Looks like it, Johnny! It must be so,” said the Squire, growing warmer. “I have temporary need of a sum of money, and I borrow it straightforwardly, honestly purposing and undertaking to pay it back with good interest, but not exactly wanting my neighbours to know about it; and you’d like me to believe that there’s some association, or publication, or whatever else it may be, that won’t allow this to be done privately, but must pounce upon the transaction, and take it down in print, and send it round to the public, just as if it were a wedding or a burying!”

The Squire had grown redder than a roost-cock. He always did when tremendously put out, and the matter would not admit of calling in old Jones the constable.

“Folly! Moonshine! Blair, poor fellow, has been slipping into some disaster, had his furniture seized, and so invents this fable to appease his wife, not liking to tell her the truth. Jerry’s Gazette! When I was a youngster, my father took me to see an exhibition in Worcester called ‘Jerry’s Dogs.’ The worst damage you could get there was a cold, from the holes in the canvas roof, or a pitch over the front into the sawdust. But in Jerry’s Gazette, according to this tale, you may be damaged for life. Don’t tell me! Do we live in Austria, or France, or any of those places, where—as it’s said—a man can’t so much as put on a pair of clean stockings in a morning, but its laid before high quarters in black and white at mid-day by the secret police! No, you need not tell me that.”

“I never heard of Jerry’s Gazette in all my life; I don’t know whether it is a stage performance or something to eat; but I feel convinced Mary Blair would not write this without having good grounds for it,” said Tod, bold as usual.

And do you know—though you may be slow to believe it—the Squire had taken latterly to listen to him. He turned his red old face on him now, and some of its fierceness went out of it.

“Then, Joe, all I can say is this—that English honour and English notions have changed uncommonly from what they used to be. ‘Live and let live’ was one of our mottoes; and most of us tried to act up to it. I know no more of this,” striking his hand on the letter, “than you know, boys; and I cannot think but that she must have been under some unaccountable mistake in writing it. Any way, I’ll go up to London to-morrow: and if you like, Johnny, you can go with me.”

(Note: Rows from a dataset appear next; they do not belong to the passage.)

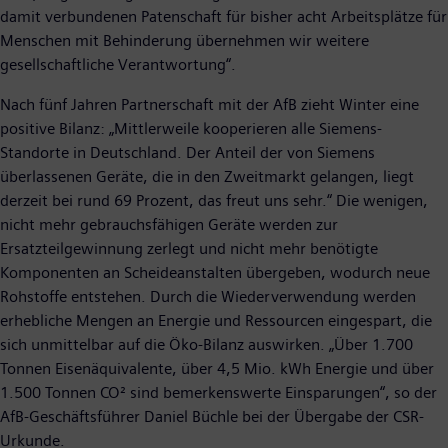
damit verbundenen Patenschaft für bisher acht Arbeitsplätze für
Menschen mit Behinderung übernehmen wir weitere
gesellschaftliche Verantwortung“.
Nach fünf Jahren Partnerschaft mit der AfB zieht Winter eine
positive Bilanz: „Mittlerweile kooperieren alle Siemens-
Standorte in Deutschland. Der Anteil der von Siemens
überlassenen Geräte, die in den Zweitmarkt gelangen, liegt
derzeit bei rund 69 Prozent, das freut uns sehr.“ Die wenigen,
nicht mehr gebrauchsfähigen Geräte werden zur
Ersatzteilgewinnung zerlegt und nicht mehr benötigte
Komponenten an Scheideanstalten übergeben, wodurch neue
Rohstoffe entstehen. Durch die Wiederverwendung werden
erhebliche Mengen an Energie und Ressourcen eingespart, die
sich unmittelbar auf die Öko-Bilanz auswirken. „Über 1.700
Tonnen Eisenäquivalente, über 4,5 Mio. kWh Energie und über
1.500 Tonnen CO² sind bemerkenswerte Einsparungen“, so der
AfB-Geschäftsführer Daniel Büchle bei der Übergabe der CSR-
Urkunde.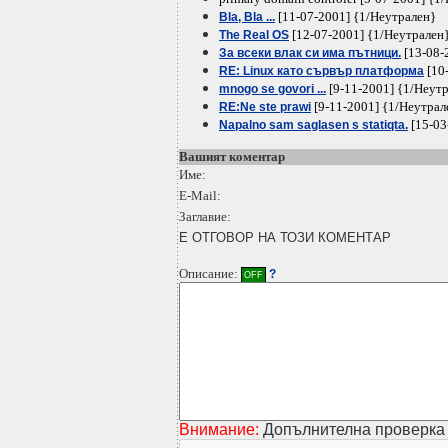
[11-07-2001] {1/Неутрален}
Bla, Bla ...
[12-07-2001] {1/Неутрален
The Real OS
[13-08-
За всеки влак си има пътници.
[10
RE: Linux като сървър платформа
[9-11-2001] {1/Неут
mnogo se govori ...
[9-11-2001] {1/Неутрал
RE:Ne ste prawi
[15-03
Napalno sam saglasen s statiqta.
Вашият коментар
Име:
E-Mail:
Заглавие:
Е ОТГОВОР НА ТОЗИ КОМЕНТАР
Описание:
?
OFF
Внимание:
Допълнителна проверка 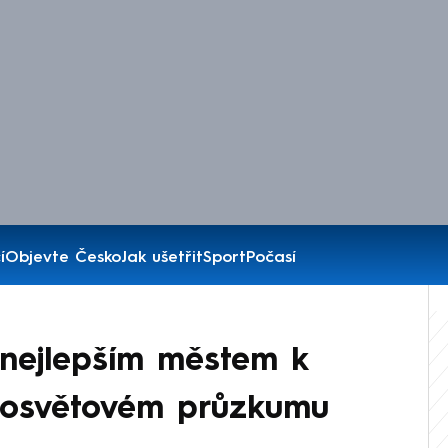
í
Objevte Česko
Jak ušetřit
Sport
Počasí
nejlepším městem k
celosvětovém průzkumu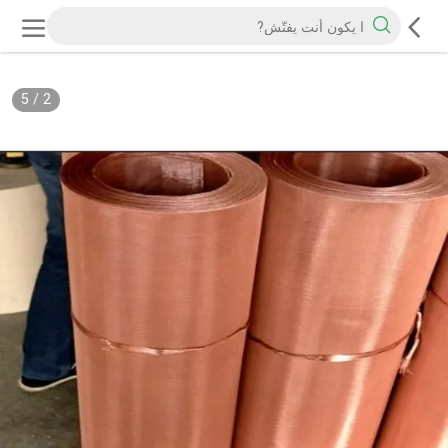
5
/
2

We went up. I did not feel sure of it until the train was off, for Tod seemed three-parts inclined to give up the shooting at the Whitneys’, and start for London instead; in which case the Squire might not have taken me. Tod and some more young fellows were invited to Whitney Hall for three days, to a shooting-match.

It was dusk when we reached London, and as cold as charity. The Squire turned into the railway hotel and had some chops served, but did not wait for a regular dinner. When once he was in for impatience, he was in for it.

“Difford’s Buildings, Paddington,” had been the address, so we thought it would not be far to go. The Squire held on in his way along the crowded streets, as if he were about to set things to rights, elbowing the people, and asking the road at every turn. Some did not know Difford’s Buildings, and some directed us wrongly; but we got there at last. It was in a narrow, quiet street; a row of what Londoners call eight-roomed houses, with little gates opening to the square patches of smoky garden, and “Difford’s Buildings” written up as large as life at the corner.